## Set problem
Put each line of the entries below into a JSON list of strings, one string per line, and omit any blank lines.

## Data items
START
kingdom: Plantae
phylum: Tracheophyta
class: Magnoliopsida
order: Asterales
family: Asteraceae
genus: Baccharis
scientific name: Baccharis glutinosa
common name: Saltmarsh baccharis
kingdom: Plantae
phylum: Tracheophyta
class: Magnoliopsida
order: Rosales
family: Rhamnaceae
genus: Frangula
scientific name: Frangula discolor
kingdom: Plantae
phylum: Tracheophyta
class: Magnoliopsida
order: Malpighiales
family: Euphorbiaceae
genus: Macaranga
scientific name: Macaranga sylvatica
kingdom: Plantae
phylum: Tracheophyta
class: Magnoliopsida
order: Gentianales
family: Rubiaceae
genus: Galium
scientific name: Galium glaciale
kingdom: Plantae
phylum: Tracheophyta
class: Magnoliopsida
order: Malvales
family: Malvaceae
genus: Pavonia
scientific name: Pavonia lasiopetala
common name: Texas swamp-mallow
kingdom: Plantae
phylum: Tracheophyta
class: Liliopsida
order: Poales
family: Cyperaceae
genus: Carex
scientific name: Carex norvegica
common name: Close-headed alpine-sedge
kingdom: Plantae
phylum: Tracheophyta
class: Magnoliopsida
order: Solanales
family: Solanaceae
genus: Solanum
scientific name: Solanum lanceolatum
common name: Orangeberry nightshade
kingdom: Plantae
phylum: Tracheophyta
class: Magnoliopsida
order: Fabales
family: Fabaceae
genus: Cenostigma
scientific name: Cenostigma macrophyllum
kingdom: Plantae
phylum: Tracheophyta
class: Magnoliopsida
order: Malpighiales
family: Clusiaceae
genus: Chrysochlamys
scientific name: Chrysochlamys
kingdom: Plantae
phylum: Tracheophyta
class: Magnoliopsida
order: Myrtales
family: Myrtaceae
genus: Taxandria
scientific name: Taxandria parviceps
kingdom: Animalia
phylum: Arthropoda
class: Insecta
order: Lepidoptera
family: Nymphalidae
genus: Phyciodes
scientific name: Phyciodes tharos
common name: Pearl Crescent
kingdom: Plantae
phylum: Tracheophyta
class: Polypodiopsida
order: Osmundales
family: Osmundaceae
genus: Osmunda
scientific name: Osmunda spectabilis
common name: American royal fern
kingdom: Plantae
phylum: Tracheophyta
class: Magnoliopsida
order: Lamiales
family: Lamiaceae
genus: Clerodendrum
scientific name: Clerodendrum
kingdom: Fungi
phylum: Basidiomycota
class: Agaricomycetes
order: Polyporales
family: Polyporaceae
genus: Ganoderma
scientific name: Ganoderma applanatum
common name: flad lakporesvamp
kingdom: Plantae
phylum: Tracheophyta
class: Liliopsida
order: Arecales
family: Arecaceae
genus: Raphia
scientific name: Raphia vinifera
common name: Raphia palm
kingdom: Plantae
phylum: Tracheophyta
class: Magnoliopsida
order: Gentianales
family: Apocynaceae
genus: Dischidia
END
## Task solution
[
  "kingdom: Plantae",
  "phylum: Tracheophyta",
  "class: Magnoliopsida",
  "order: Asterales",
  "family: Asteraceae",
  "genus: Baccharis",
  "scientific name: Baccharis glutinosa",
  "common name: Saltmarsh baccharis",
  "kingdom: Plantae",
  "phylum: Tracheophyta",
  "class: Magnoliopsida",
  "order: Rosales",
  "family: Rhamnaceae",
  "genus: Frangula",
  "scientific name: Frangula discolor",
  "kingdom: Plantae",
  "phylum: Tracheophyta",
  "class: Magnoliopsida",
  "order: Malpighiales",
  "family: Euphorbiaceae",
  "genus: Macaranga",
  "scientific name: Macaranga sylvatica",
  "kingdom: Plantae",
  "phylum: Tracheophyta",
  "class: Magnoliopsida",
  "order: Gentianales",
  "family: Rubiaceae",
  "genus: Galium",
  "scientific name: Galium glaciale",
  "kingdom: Plantae",
  "phylum: Tracheophyta",
  "class: Magnoliopsida",
  "order: Malvales",
  "family: Malvaceae",
  "genus: Pavonia",
  "scientific name: Pavonia lasiopetala",
  "common name: Texas swamp-mallow",
  "kingdom: Plantae",
  "phylum: Tracheophyta",
  "class: Liliopsida",
  "order: Poales",
  "family: Cyperaceae",
  "genus: Carex",
  "scientific name: Carex norvegica",
  "common name: Close-headed alpine-sedge",
  "kingdom: Plantae",
  "phylum: Tracheophyta",
  "class: Magnoliopsida",
  "order: Solanales",
  "family: Solanaceae",
  "genus: Solanum",
  "scientific name: Solanum lanceolatum",
  "common name: Orangeberry nightshade",
  "kingdom: Plantae",
  "phylum: Tracheophyta",
  "class: Magnoliopsida",
  "order: Fabales",
  "family: Fabaceae",
  "genus: Cenostigma",
  "scientific name: Cenostigma macrophyllum",
  "kingdom: Plantae",
  "phylum: Tracheophyta",
  "class: Magnoliopsida",
  "order: Malpighiales",
  "family: Clusiaceae",
  "genus: Chrysochlamys",
  "scientific name: Chrysochlamys",
  "kingdom: Plantae",
  "phylum: Tracheophyta",
  "class: Magnoliopsida",
  "order: Myrtales",
  "family: Myrtaceae",
  "genus: Taxandria",
  "scientific name: Taxandria parviceps",
  "kingdom: Animalia",
  "phylum: Arthropoda",
  "class: Insecta",
  "order: Lepidoptera",
  "family: Nymphalidae",
  "genus: Phyciodes",
  "scientific name: Phyciodes tharos",
  "common name: Pearl Crescent",
  "kingdom: Plantae",
  "phylum: Tracheophyta",
  "class: Polypodiopsida",
  "order: Osmundales",
  "family: Osmundaceae",
  "genus: Osmunda",
  "scientific name: Osmunda spectabilis",
  "common name: American royal fern",
  "kingdom: Plantae",
  "phylum: Tracheophyta",
  "class: Magnoliopsida",
  "order: Lamiales",
  "family: Lamiaceae",
  "genus: Clerodendrum",
  "scientific name: Clerodendrum",
  "kingdom: Fungi",
  "phylum: Basidiomycota",
  "class: Agaricomycetes",
  "order: Polyporales",
  "family: Polyporaceae",
  "genus: Ganoderma",
  "scientific name: Ganoderma applanatum",
  "common name: flad lakporesvamp",
  "kingdom: Plantae",
  "phylum: Tracheophyta",
  "class: Liliopsida",
  "order: Arecales",
  "family: Arecaceae",
  "genus: Raphia",
  "scientific name: Raphia vinifera",
  "common name: Raphia palm",
  "kingdom: Plantae",
  "phylum: Tracheophyta",
  "class: Magnoliopsida",
  "order: Gentianales",
  "family: Apocynaceae",
  "genus: Dischidia"
]